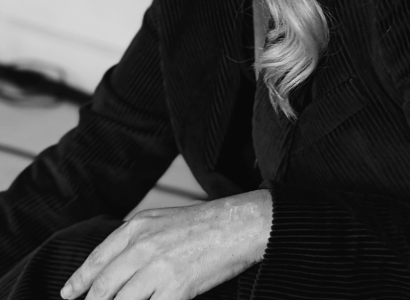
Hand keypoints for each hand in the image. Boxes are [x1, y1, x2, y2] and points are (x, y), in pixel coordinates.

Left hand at [60, 189, 271, 299]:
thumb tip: (119, 264)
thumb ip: (138, 239)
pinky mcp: (176, 290)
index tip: (68, 294)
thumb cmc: (205, 223)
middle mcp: (142, 247)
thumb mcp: (163, 220)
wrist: (238, 224)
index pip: (99, 259)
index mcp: (138, 227)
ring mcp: (158, 270)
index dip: (80, 280)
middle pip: (104, 286)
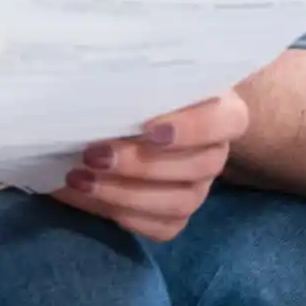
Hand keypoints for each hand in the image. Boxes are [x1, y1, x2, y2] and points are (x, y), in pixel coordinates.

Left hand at [53, 89, 250, 241]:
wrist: (137, 117)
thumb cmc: (142, 89)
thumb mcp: (144, 77)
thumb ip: (132, 81)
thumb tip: (88, 93)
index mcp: (221, 111)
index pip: (224, 122)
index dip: (191, 128)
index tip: (148, 128)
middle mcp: (216, 153)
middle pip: (198, 167)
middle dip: (141, 165)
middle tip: (94, 154)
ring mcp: (200, 188)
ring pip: (179, 203)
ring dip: (124, 194)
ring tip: (81, 178)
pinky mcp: (177, 216)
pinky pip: (161, 228)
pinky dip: (122, 215)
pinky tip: (88, 198)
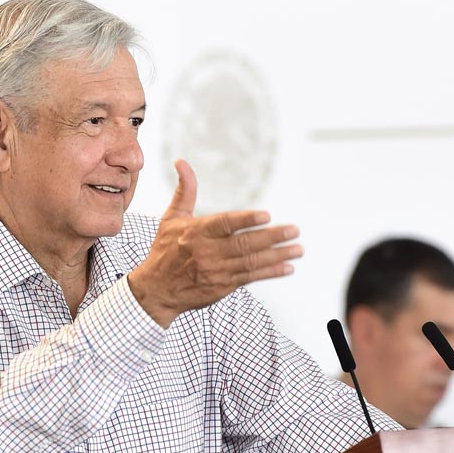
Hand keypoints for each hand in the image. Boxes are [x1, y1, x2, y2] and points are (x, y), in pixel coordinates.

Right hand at [127, 159, 302, 327]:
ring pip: (251, 262)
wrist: (156, 290)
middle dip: (272, 237)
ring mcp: (216, 271)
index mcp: (195, 232)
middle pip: (244, 244)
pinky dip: (270, 272)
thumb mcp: (172, 218)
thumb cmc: (165, 250)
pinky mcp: (223, 286)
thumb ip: (185, 190)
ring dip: (278, 255)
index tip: (267, 216)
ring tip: (297, 248)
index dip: (246, 220)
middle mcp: (207, 252)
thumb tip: (181, 162)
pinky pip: (250, 277)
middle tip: (294, 230)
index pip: (225, 224)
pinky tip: (287, 267)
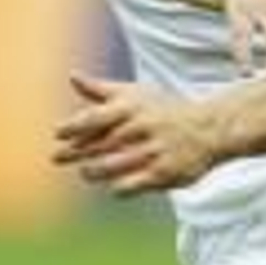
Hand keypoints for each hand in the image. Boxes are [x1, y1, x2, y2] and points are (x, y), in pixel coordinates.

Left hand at [52, 74, 221, 194]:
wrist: (209, 128)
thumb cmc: (165, 110)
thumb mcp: (135, 94)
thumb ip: (101, 90)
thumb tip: (72, 77)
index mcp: (131, 108)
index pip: (93, 118)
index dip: (72, 127)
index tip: (57, 134)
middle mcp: (140, 128)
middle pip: (98, 145)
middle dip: (73, 153)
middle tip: (56, 158)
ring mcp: (151, 152)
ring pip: (109, 167)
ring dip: (92, 172)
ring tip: (86, 171)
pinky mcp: (162, 173)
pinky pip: (129, 186)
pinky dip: (117, 187)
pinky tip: (113, 185)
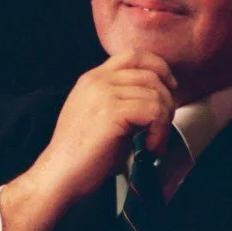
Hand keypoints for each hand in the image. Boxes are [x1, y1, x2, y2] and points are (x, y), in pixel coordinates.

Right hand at [31, 49, 177, 203]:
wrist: (60, 174)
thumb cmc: (82, 154)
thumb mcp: (100, 116)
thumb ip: (121, 100)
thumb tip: (156, 100)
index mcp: (93, 79)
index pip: (133, 56)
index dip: (159, 67)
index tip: (170, 87)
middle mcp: (97, 81)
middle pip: (150, 75)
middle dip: (167, 102)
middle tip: (163, 127)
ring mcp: (103, 94)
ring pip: (156, 95)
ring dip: (164, 122)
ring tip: (153, 142)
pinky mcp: (112, 112)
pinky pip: (153, 112)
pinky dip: (159, 131)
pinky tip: (149, 146)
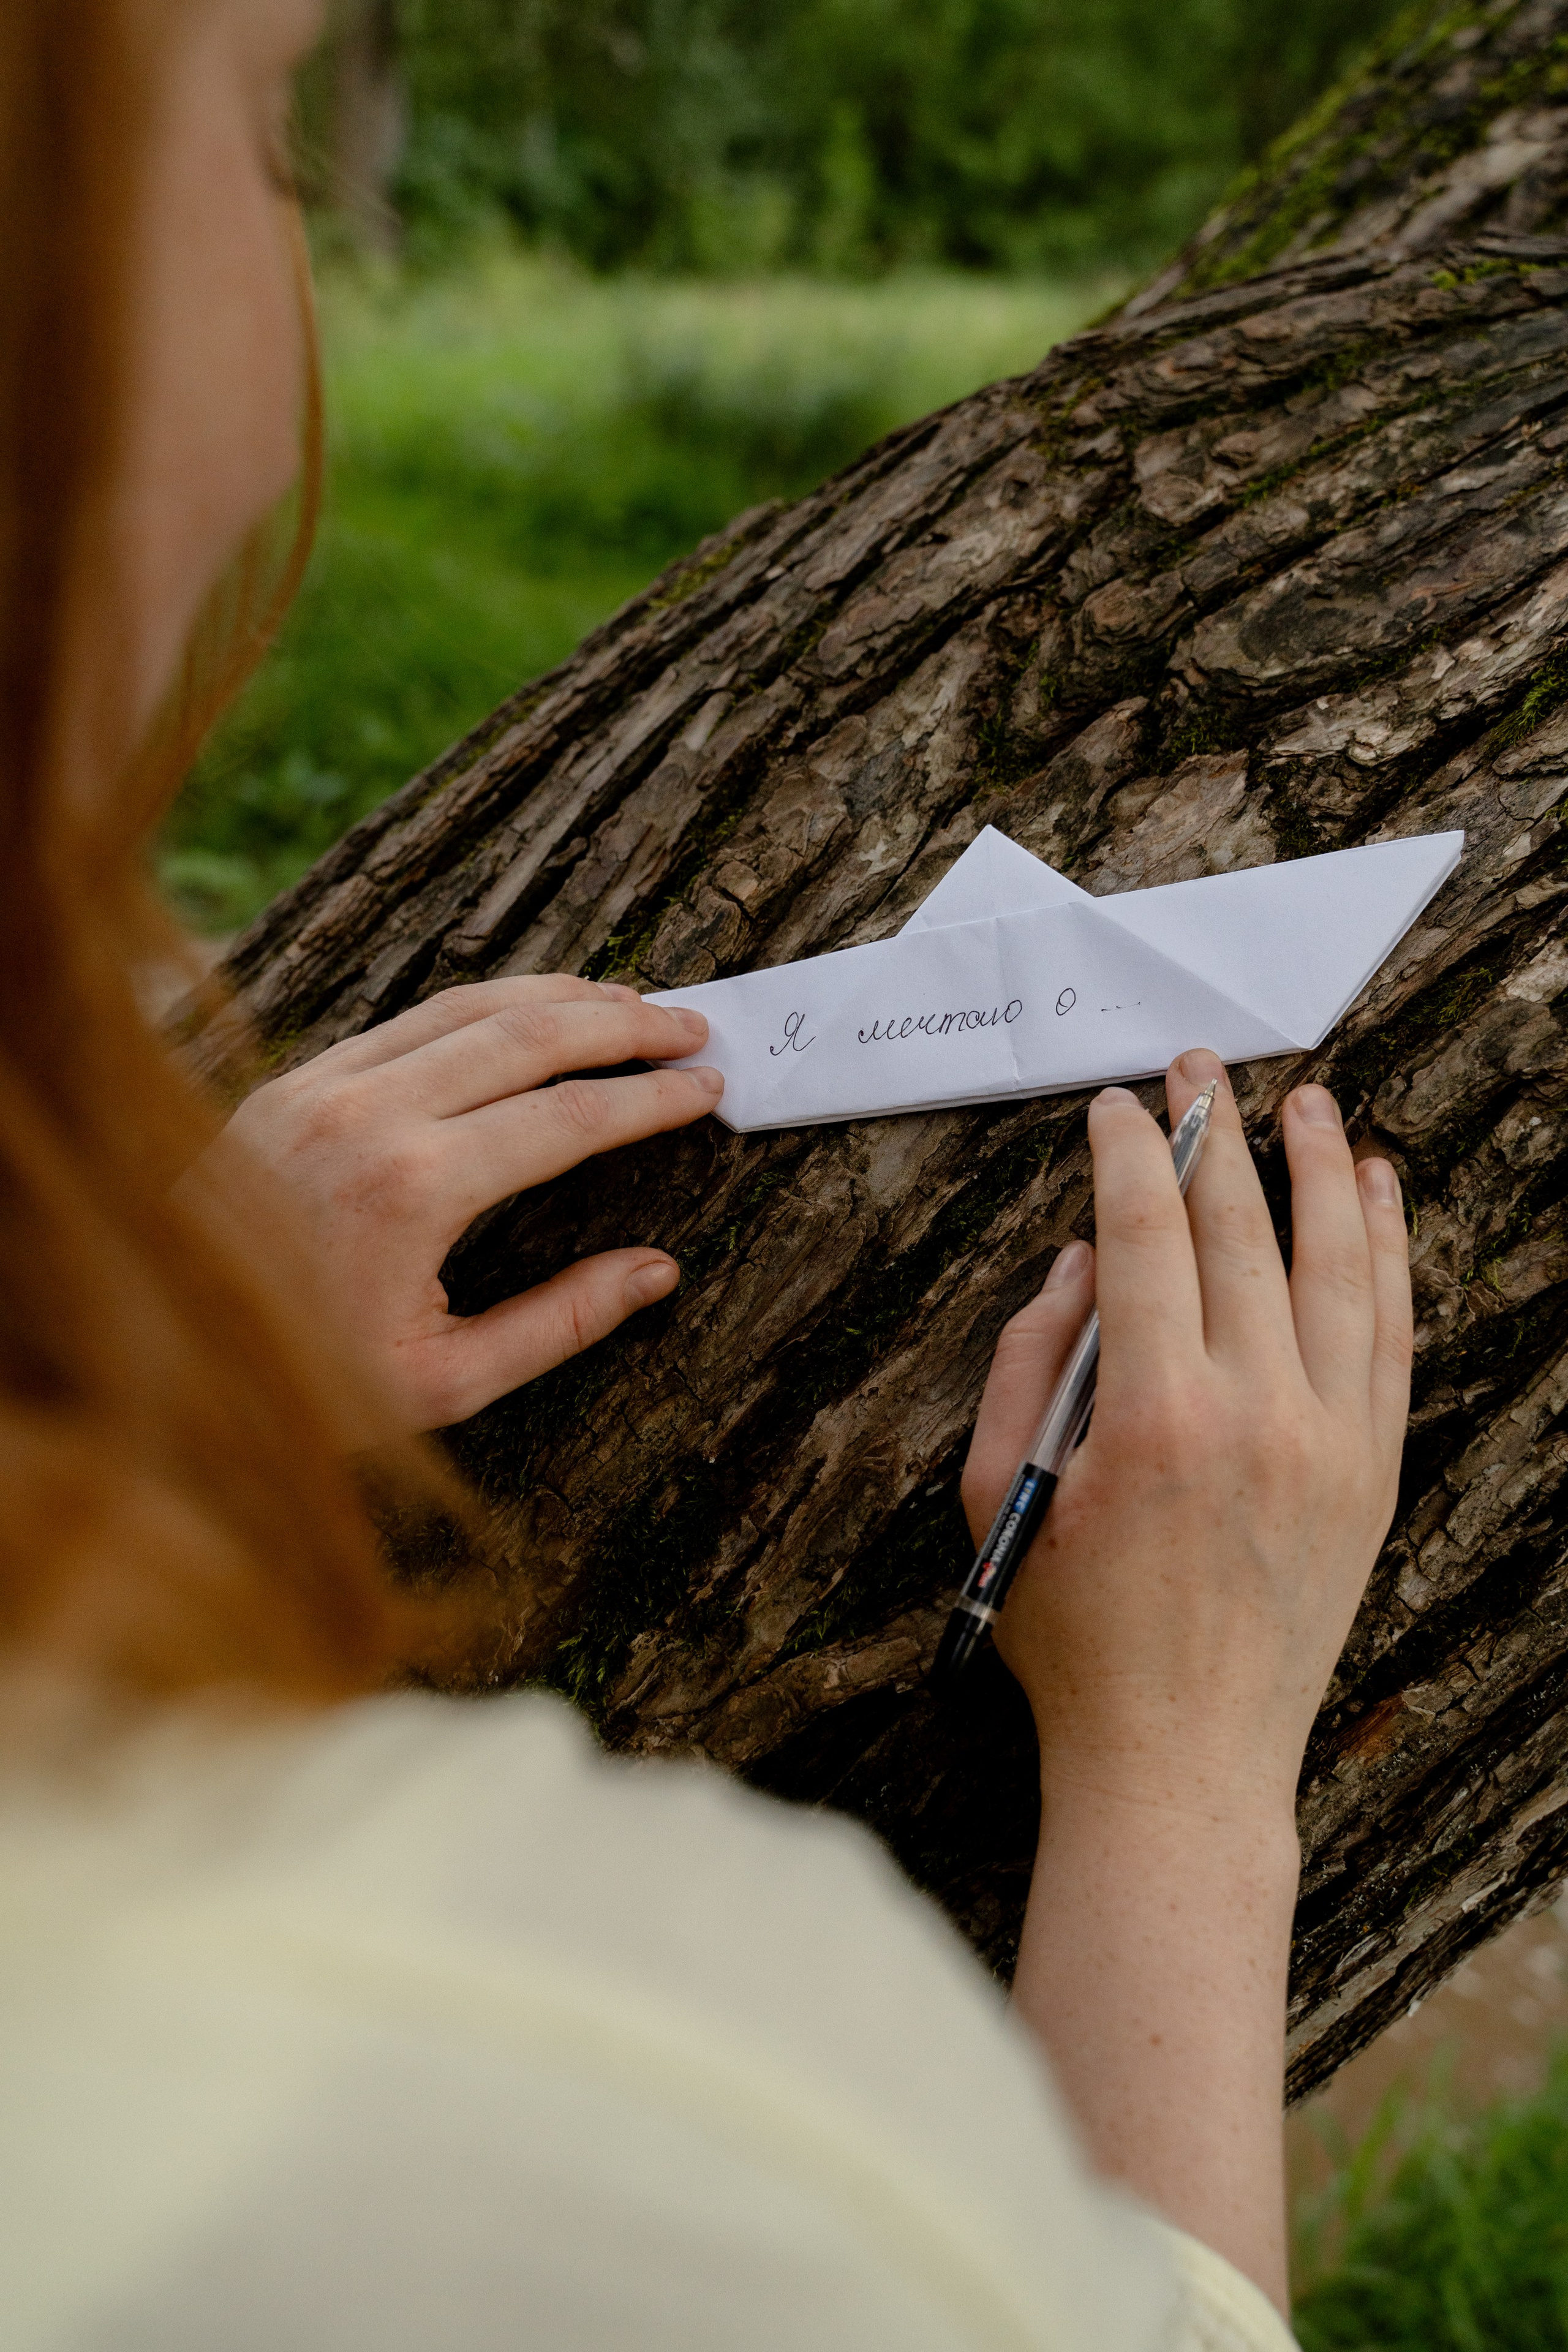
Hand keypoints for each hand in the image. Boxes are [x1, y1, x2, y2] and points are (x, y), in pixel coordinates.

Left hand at [215, 976, 720, 1433]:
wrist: (157, 1359)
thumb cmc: (302, 1386)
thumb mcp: (444, 1384)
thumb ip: (560, 1322)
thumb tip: (657, 1271)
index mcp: (415, 1188)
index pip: (570, 1117)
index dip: (651, 1100)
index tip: (709, 1088)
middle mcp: (369, 1114)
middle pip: (529, 1034)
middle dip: (623, 1023)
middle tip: (691, 1024)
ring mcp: (321, 1087)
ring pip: (467, 1005)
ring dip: (558, 996)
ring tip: (628, 1001)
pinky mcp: (289, 1082)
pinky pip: (406, 1020)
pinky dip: (482, 1007)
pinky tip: (525, 1015)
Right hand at [963, 1047, 1410, 1825]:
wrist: (1180, 1757)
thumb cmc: (1072, 1634)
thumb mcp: (998, 1494)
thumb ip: (1028, 1362)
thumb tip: (1079, 1262)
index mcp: (1153, 1415)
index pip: (1147, 1238)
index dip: (1129, 1156)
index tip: (1117, 1107)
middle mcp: (1257, 1414)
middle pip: (1243, 1233)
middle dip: (1215, 1135)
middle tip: (1197, 1071)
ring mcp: (1330, 1442)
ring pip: (1339, 1267)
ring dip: (1324, 1172)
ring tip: (1308, 1103)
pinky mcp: (1371, 1473)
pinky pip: (1391, 1335)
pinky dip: (1390, 1254)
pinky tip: (1380, 1197)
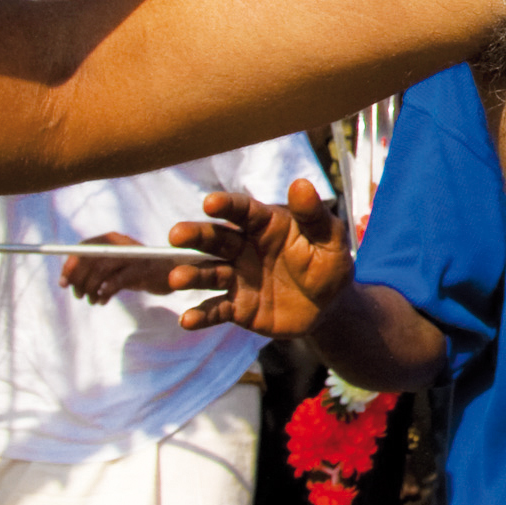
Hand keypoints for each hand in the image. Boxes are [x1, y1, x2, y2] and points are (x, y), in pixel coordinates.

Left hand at [59, 232, 178, 303]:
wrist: (169, 274)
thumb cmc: (135, 272)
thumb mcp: (113, 267)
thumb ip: (92, 268)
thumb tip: (65, 280)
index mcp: (111, 239)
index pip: (83, 248)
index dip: (70, 265)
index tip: (63, 283)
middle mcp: (121, 243)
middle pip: (91, 258)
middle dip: (79, 279)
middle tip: (78, 295)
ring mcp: (133, 256)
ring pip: (101, 270)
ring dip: (90, 289)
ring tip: (91, 300)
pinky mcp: (143, 270)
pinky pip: (116, 282)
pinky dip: (105, 293)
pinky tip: (103, 301)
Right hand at [166, 179, 350, 337]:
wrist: (329, 307)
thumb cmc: (328, 264)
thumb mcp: (330, 239)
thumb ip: (313, 215)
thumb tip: (301, 184)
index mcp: (265, 225)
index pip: (242, 211)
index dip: (227, 206)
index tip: (210, 203)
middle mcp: (244, 248)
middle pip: (216, 239)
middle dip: (195, 236)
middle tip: (176, 235)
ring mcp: (237, 278)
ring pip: (209, 273)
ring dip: (192, 274)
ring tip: (177, 278)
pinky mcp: (237, 307)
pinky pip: (216, 310)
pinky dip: (201, 315)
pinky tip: (187, 320)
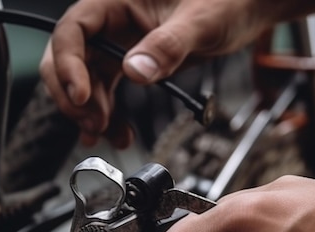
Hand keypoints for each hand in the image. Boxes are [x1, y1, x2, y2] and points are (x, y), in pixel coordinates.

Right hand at [40, 0, 287, 146]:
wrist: (245, 10)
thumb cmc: (227, 1)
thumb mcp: (201, 21)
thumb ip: (168, 45)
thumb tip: (135, 71)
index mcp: (116, 0)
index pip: (74, 30)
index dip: (68, 64)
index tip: (82, 97)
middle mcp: (111, 22)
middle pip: (70, 58)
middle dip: (74, 94)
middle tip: (93, 123)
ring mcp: (119, 44)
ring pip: (86, 80)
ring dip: (90, 111)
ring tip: (105, 134)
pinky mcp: (131, 62)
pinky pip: (108, 90)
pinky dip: (108, 114)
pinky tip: (116, 132)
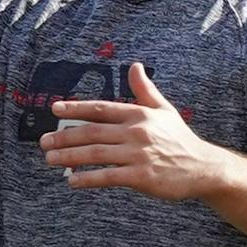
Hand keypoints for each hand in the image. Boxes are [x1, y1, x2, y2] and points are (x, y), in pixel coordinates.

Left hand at [42, 63, 226, 199]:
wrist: (203, 167)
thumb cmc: (180, 139)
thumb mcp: (164, 110)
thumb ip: (145, 90)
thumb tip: (135, 66)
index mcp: (139, 113)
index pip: (100, 108)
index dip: (75, 108)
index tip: (54, 109)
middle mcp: (136, 131)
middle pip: (92, 132)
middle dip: (64, 136)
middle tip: (43, 142)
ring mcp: (138, 154)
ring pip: (96, 153)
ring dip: (69, 156)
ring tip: (50, 159)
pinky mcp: (141, 176)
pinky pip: (108, 177)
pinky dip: (87, 178)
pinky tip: (72, 180)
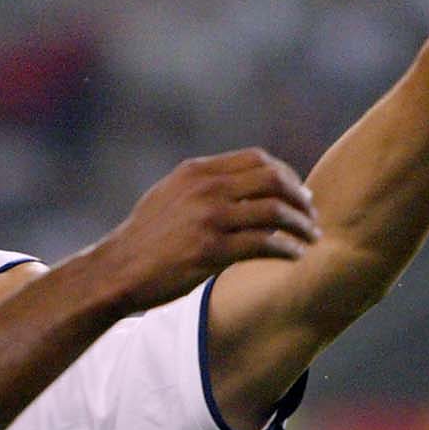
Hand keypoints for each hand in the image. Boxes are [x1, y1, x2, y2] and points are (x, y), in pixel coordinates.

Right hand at [91, 148, 318, 314]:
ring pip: (275, 211)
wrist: (117, 270)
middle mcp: (205, 189)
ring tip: (310, 238)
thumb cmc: (144, 239)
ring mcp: (209, 219)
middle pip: (274, 180)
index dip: (286, 174)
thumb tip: (238, 181)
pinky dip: (286, 249)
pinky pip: (264, 244)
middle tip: (311, 216)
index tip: (297, 193)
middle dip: (300, 198)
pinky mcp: (211, 250)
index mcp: (197, 171)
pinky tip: (293, 257)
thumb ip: (201, 184)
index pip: (258, 159)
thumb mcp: (168, 195)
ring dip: (301, 226)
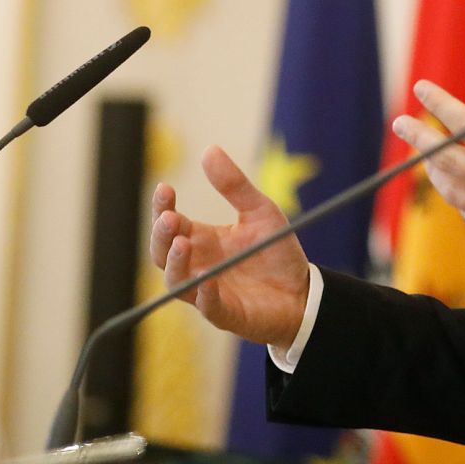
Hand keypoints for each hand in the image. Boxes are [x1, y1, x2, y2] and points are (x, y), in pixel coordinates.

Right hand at [148, 145, 310, 348]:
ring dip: (176, 263)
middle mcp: (197, 266)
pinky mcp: (226, 314)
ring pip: (177, 282)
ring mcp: (207, 292)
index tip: (165, 187)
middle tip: (169, 217)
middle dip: (161, 235)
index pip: (171, 224)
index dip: (163, 207)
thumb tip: (209, 149)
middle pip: (162, 253)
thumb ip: (234, 185)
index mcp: (202, 240)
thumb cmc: (275, 251)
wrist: (303, 290)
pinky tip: (208, 281)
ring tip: (183, 243)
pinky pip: (209, 308)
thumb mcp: (260, 211)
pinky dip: (205, 295)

· · · ·

DIRECTIONS FOR THIS TASK: Return the stretch of data that begins with the line showing "pinky dip: (108, 114)" and goes on through the line showing "thumb mcp: (168, 195)", exactly, with pictures removed.

PROBLEM SOLUTION:
pinky dip: (108, 114)
pinky tip: (116, 132)
Hand keypoints for each hand in the image. Boxes are [x1, y1, x2, y2] and points are (x, y), in pixel coordinates.

Left hand at [42, 63, 226, 199]:
wrist: (203, 167)
thumb cmc: (180, 139)
thumb mcp: (164, 110)
thumb ip: (145, 90)
thumb tip: (135, 66)
index mcp: (139, 113)
index pip: (100, 108)
index dip: (75, 108)
index tip: (54, 109)
middle mcp: (136, 131)
middle pip: (92, 132)
middle dip: (64, 136)
middle tip: (43, 142)
ring mcp: (138, 154)
ring pip: (96, 153)
ring dip: (69, 156)
ring tip: (50, 159)
pinky mcp: (141, 176)
pinky pip: (108, 177)
pinky dip: (87, 178)
pinky tip: (72, 180)
Hand keypoints for each hand in the image. Boxes are [x1, y1, x2, y2] and points are (x, y), in pixel coordinates.

Right hand at [91, 148, 318, 314]:
ring pip: (275, 211)
wrist: (117, 270)
middle mcp: (205, 189)
ring tip: (310, 238)
thumb cmc: (144, 239)
ring mcp: (209, 219)
middle pip: (274, 180)
index dip: (286, 174)
thumb tip: (238, 181)
pinky dip: (286, 249)
pinky pip: (264, 244)
middle tip: (311, 216)
index tip: (297, 193)
middle dip: (300, 198)
pinky mcp: (211, 250)
index mcp: (197, 171)
pinky tip: (293, 257)
thumb ip: (201, 184)
index pip: (258, 159)
thumb mcp: (168, 195)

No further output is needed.